Residenz für künstlerische Experimente

Über einen Open Call wurden drei Residenzen für künstlerische Experimente für Gruppen der freien Szene der Rhein-Neckar Region ausgeschrieben. Dabei fördert Schwindelfrei 2020 bewusst Konstellationen, die überregionale Arbeitsbeziehungen aufgreifen oder neu stiften und trägt damit der wachsenden Bedeutung überregionaler Kooperationen im Rahmen künstlerischer Produktion Rechnung. Die Gruppen werden ab 15. Juni 2020 drei Wochen in verschiedenen freien Theaterhäusern Mannheims arbeiten und ihre Arbeitsstände als szenische Skizzen, Kurzperformances oder offene Proben im Rahmen des Festivals präsentieren.

Die ausgewählten Projekte reagieren mit je spezifischen Fragen und ästhetischen Formen auf das Festivalthema „Fabulationen – more than a single story“: 

 

„Unser Land.
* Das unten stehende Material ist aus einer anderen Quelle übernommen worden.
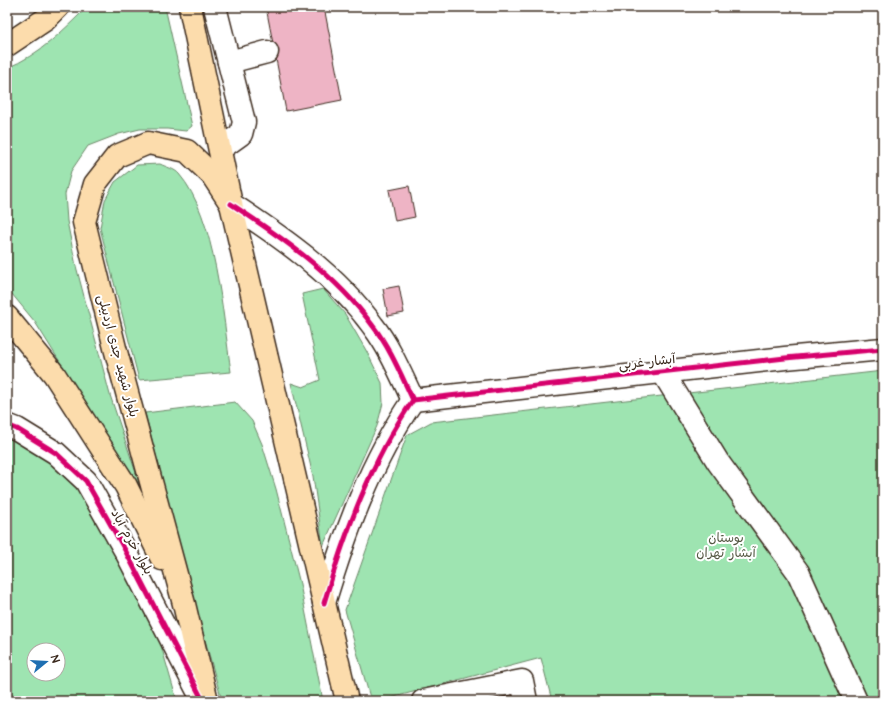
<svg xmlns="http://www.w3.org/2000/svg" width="890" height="708" viewBox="0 0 890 708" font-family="'Architects Daughter','Playpen Sans Arabic',sans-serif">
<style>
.green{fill:#9ee4b1;stroke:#6c8768;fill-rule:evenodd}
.building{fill:#eeb4c5;stroke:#3b2a1e}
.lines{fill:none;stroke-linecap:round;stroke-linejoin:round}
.minor-casing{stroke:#3b2a1e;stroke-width:25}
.major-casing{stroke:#3b2a1e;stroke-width:25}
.minor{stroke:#fff;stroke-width:22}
.major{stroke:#fcdcac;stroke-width:22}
.cycleway-casing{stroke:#fff;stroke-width:8}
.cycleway{stroke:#d6006c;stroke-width:5}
.labels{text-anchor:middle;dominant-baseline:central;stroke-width:4;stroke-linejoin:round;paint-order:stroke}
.street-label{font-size:13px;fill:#3b2a1e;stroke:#fff}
.park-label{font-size:13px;fill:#545843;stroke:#fff}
</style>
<rect width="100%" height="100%" fill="#fff"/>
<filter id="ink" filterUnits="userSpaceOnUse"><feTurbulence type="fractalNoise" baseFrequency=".025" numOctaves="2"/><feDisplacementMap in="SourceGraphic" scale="8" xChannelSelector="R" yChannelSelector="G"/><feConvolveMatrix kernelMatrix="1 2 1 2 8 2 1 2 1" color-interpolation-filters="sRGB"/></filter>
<g filter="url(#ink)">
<g class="green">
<path d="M87,7H165L192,126L186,131L167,129H140L119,134L88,146L71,171L65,194L67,221L76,266L110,395L160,545L83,399L35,322L7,288V68C39,55 63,31 87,7Z"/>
<path d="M160,164C166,167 175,169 179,174C216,216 223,317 231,372L139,380L100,228L105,200L115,182L137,165Z"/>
<polygon points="323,289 345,314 367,352 382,383 383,403 377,426 323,546 313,476 291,383 303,387 320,380 302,294"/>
<polygon points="883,371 883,701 552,701 541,658 379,701 371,701 345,610 407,435 431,422"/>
<polygon points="235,402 252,421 262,444 276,489 300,584 323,701 222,701 187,575 145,413"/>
<path d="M7,430L72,472L141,576L177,701H7ZM34,650H58V674H34Z"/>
</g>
<g class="building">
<polygon points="266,7 324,7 342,100 286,111"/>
<polygon points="409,186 415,217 395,221 389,190"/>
<polygon points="399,286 404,313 388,316 383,289"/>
<polygon points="519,684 523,701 494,701 492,690"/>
</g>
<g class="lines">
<defs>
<g id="minor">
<polyline points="215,7 244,122 241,134 220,149"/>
<polyline points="229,62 267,52"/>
<path d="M231,204C283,238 336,275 373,326C390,348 401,375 413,400"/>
<polyline points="662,371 718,462 798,572 856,701"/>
<polyline points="413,400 785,358 883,349"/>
<polyline points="7,425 17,429 56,453 86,481 125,550 203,701"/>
<path d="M324,603C345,533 371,461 413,400"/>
<polyline points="423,701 522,681 526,701"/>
</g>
<g id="major">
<polyline points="190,7 231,204 347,701"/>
<polyline points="7,45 46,19 58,7"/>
<polyline points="7,317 54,374 126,486 162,559"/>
<polyline points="207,701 184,604 115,348 84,222 95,184 117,156 148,143 187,151 212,175 231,204"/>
</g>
</defs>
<use href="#minor" class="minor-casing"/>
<use href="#major" class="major-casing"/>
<use href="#minor" class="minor"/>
<use href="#major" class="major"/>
<defs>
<g id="cycleway">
<path d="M231,204C283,238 336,275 373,326C390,348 401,375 413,400"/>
<polyline points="413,400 785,358 883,349"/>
<polyline points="7,425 17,429 56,453 86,481 125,550 203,701"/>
<path d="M324,603C345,533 371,461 413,400"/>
</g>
</defs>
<use href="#cycleway" class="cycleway-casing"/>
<use href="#cycleway" class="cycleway"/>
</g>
</g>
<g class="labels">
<g class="street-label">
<text transform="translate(118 356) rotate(75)">بلوار شهید جدی اردبیلی</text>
<text transform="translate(647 362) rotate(-6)">آبشار غربی</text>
<text transform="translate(132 542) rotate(61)">بلوار خرم آباد</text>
</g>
<g class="park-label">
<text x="726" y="538">بوستان<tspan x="726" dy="15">آبشار تهران</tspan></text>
</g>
</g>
<rect width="890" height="708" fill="none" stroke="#fff" stroke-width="24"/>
<rect x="12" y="12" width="866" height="684" fill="none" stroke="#3b2a1e" stroke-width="1.5" filter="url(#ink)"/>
<g transform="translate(46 662) rotate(72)"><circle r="19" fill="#ffffff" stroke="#b1aaa5"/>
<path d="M0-3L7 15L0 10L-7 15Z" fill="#1f6fb2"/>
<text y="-6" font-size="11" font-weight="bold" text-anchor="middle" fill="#3b2a1e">N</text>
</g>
</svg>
Punkt“
von Tala Al-Deen, Vincent Bababoutilabo, Chana Dischereit und Laura Frey (Mannheim/Berlin)


Wie lässt sich der Wunsch, ohne Angst verschieden sein zu können, gegen Erzählungen der nationalen und kulturellen Reinheit verteidigen? Was der Qual entgegensetzen, auf ein Volk, eine Ethnie, ein Geschlecht oder einen Ort festgeschrieben zu werden? Diesen Fragen begegnet das interdisziplinäre Residenzprojekt „Unser Land. Punkt“ mit Impulsen aus Performance, Musik, Videokunst und politischer Arbeit. Die Installation verstärkt Stimmen einer Gesellschaft der Vielen und lädt dazu ein, einen gemeinsamen Raum zu teilen.     

 

„UNEASY“ 
von Amsbeck&Konsorten
Marielle Amsbeck, Nicole Amsbeck, Stefanie Büttgenbach und Giuseppina Tragni (Speyer/Essen)

Ein Blick eine Vulva eine Blume ein Tentakel ein Kabel ein Knoten ein Tisch. Ein Video eine Frau vier Frauen ein Spiel – Welche feministischen Verwandtschaften und Verbindungen werden in einer fabulierten Zukunft möglich? Vier Künstlerinnen unterschiedlicher Generationen stürzen sich in ihrer Residenz lustvoll in Aushandlungen zwischen Privatem und Politischem, Hashtags und Theorie, Generationenkonflikt und Begriffshoheit. In einer spekulativen Versuchsanordnung erforschen und befragen sie „den Feminismus“ und ihr eigenes feministisches Handeln.


„RE-COVER“
von Edan Gorlicki und seiner Compagnie INTER-ACTIONS (Heidelberg)


In den drei Wochen ihrer Residenz forschen die Tänzer*innen von INTER-ACTIONS gemeinsam mit Expert*innen aus Tanztherapie und Therapiewissenschaften zu den körperlichen Auswirkungen von traumatischen Erfahrungen. Wie reagiert der Körper auf einen Schock, wie wirken sich psychische Prozesse bei der Verarbeitung und Reintegration körperlich aus? Wie geht das Umfeld mit den Traumatisierten um? Und wie erzählt die Gesellschaft das Geschehen weiter?


TRANSFER –Programm für künstlerischen Austausch oder Mentoring

Ergänzend zu den Residenzen wurde 2020 für die regionale Szene das Transfer-Programm ins Leben gerufen – ein Austauschformat, das Künstler*innen mit ausgewählten Expert*innen zusammenbringt. Freie Gruppen und Häuser aus Mannheim konnten sich einmalig für eine finanzielle Unterstützung zu einem künstlerischen oder fachlichen Austausch bewerben. Qualifiziert hat sich das EinTanzHaus, das mit Thomas Schmidt, Professor für Theatermanagement, zusammenarbeiten wird.